I am an ESDP skeptic because the EU tends not to move at all when there is a crisis.  Efforts to develop a common defence stance tend to fail.  Well, with one big exception.  It turns out the EU can move decisively when the threat would be migrants from North Africa.  This should not be that surprising as the Libyan mission in 2011 was shaped by the fear of Libyans fleeing Qaddafi and finding their way to European shores.  Italy and France even threatened the heart of the single market by suggesting they might suspend the Schengen border stuff.



As a scholar of xenophobia, I can only be pleased... buy our revised edition this August, please.  But as someone frustrated by the responses to the Ukraine/Russia crisis, I am, well, more frustrated.  There should be a straightforward division of labor on this: NATO does stuff to improve the credibility of the commitment to the Baltics (bases!) while the EU pours money into the Russian speaking areas of the Baltics so that the locals are unfriendly to any little green men who show up.  Alas, as far as I can tell, the EU ain't doing the latter while Germany and others are blocking the former.  FFS! 

I guess what we need to do is gin up a migration crisis--that thousands of Baltic residents are ready to flood into France.... that would do the trick, right?

Maybe not.   But it does remind me of what one person working at NATO suggested: that the US and Canada open up special immigration opportunities for the Baltics' Russian speaking populations--10-20k per year.  In ten years, the Russian speaking populations of the Baltics would not be a problem geostrategically-speaking.  Hmmm. 

So, maybe multiculturalism FTW in the long term?  Still, I would bet on xenophobia if I could.

Last Day of Canada-Germany Conference: Remaining Thoughts

Because of Chatham House rule, I cannot say what each person said, but it was very interesting to hear directly from Helga Schmid, who is the EU's negotiator at the Iran talks.  She also looked like my aunt, but that is neither here nor there.

Alas, she did not answer my question--she got a ton of them and didn't address my concern: what are the EU and Germany doing in the Baltics?  Given the threat of hybrid warfare--that Putin would stir up trouble in the Russian-speaking populations of Estonia and Latvia--shouldn't the folks with the biggest bags of cash be throwing some of it at the Russian speakers?  That is, give them a clearer/better stake in the status quo, reduce the resentment, and encourage the locals to report to their governments if there is any shenanigans going on. 

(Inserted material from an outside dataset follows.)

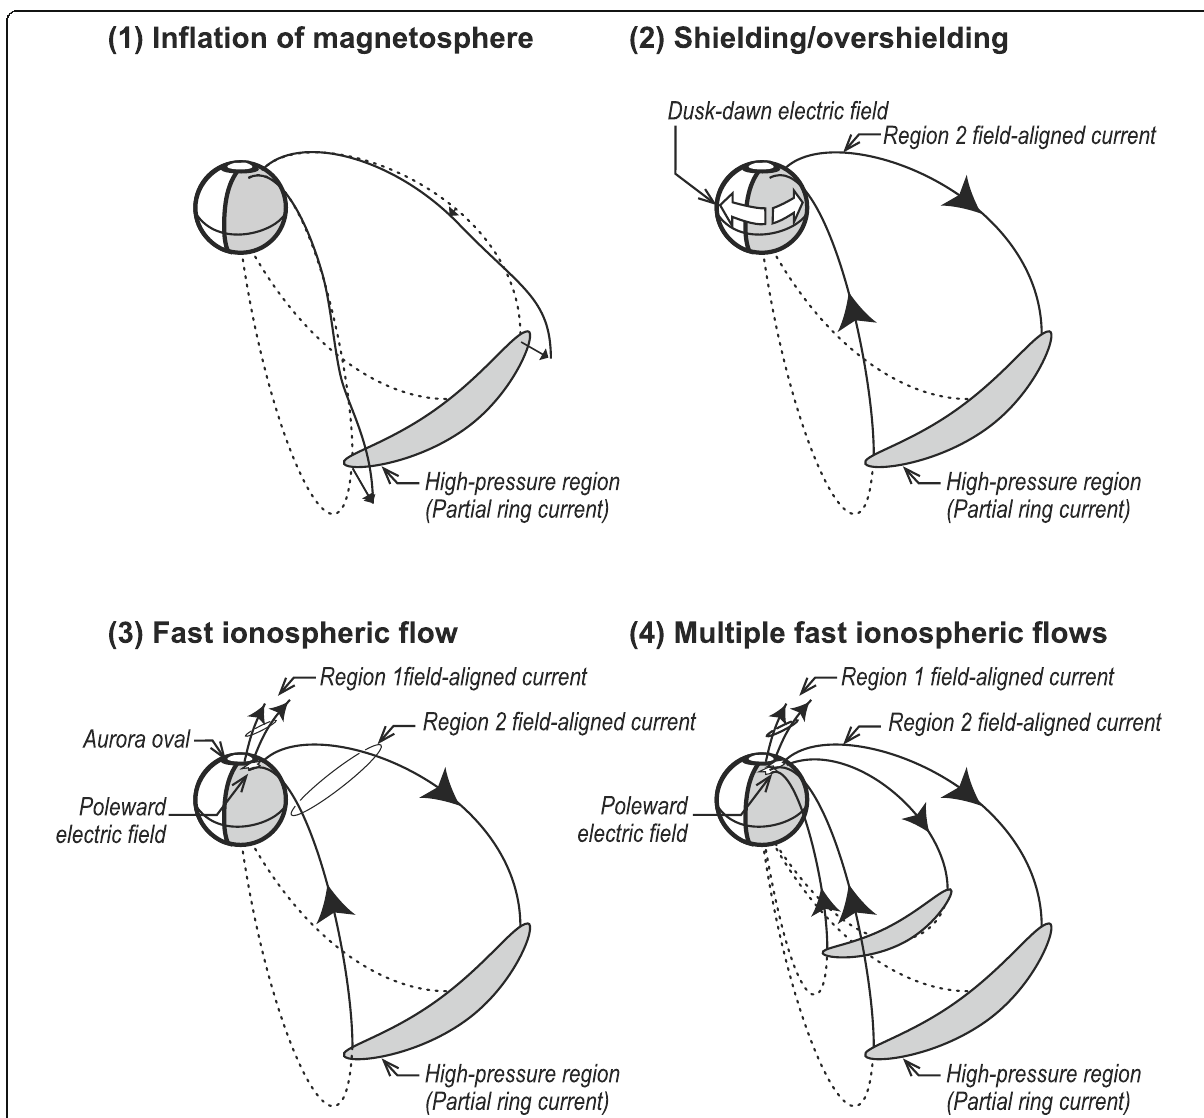
Fig. 14 Active role of the storm-time ring current; 1 inflation of the magnetic field, 2 development of the shielding/overshielding electric field (dusk-dawn electric field), 3 development of fast ionospheric flow (poleward electric field), and 4 development of multiple fast ionospheric flow (poleward electric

Thus far, the answer I can only infer is that the EU and Germany are not doing this.  It is bad enough that some folks are still abiding by the NATO-Russia Founding Act (that created a new council in which Russia could participate in exchange for NATO not basing troops in the east) even though that act is, how shall I say it, ....

Dead
Dead
Dead!!!!!

Indeed, one of my greatest frustrations in my short time in Europe this week is that there seem to be plenty of people who think not much has changed.  Well, they are right for the wrong reasons--Russia has been futzing around in neighboring states at the expense of the sovereignty/human rights/etc of those places since .... 1991.  I was pleased and surprised that one of the speakers this week started with Nagorno Karabak, which was taken by Armenia in a fit of irredentism but abetted by Russia.  Transnistria came a bit later and then Abkhazia, South Ossetia and now Crimea and Ukraine. 

Perhaps Germans don't mind Russia's tossing out the Helsinki Accords (no violent border changes in Europe) since German irredentism reunification was somewhat counter to the intent of Helsinki.  Anyhow, in conversations at the conference and at NATO, it has become clear that concern with Russia is curvilinear--those closest and furthest (US/Canada) are far more serious than those in between (Germany, France). 

I have some ideas about what we should do, but I don't want to spoil a potential op-ed.  If it does not get published, I will post it here.  But the basic idea is that if multilateralism does not work, then let's try some minilateralism.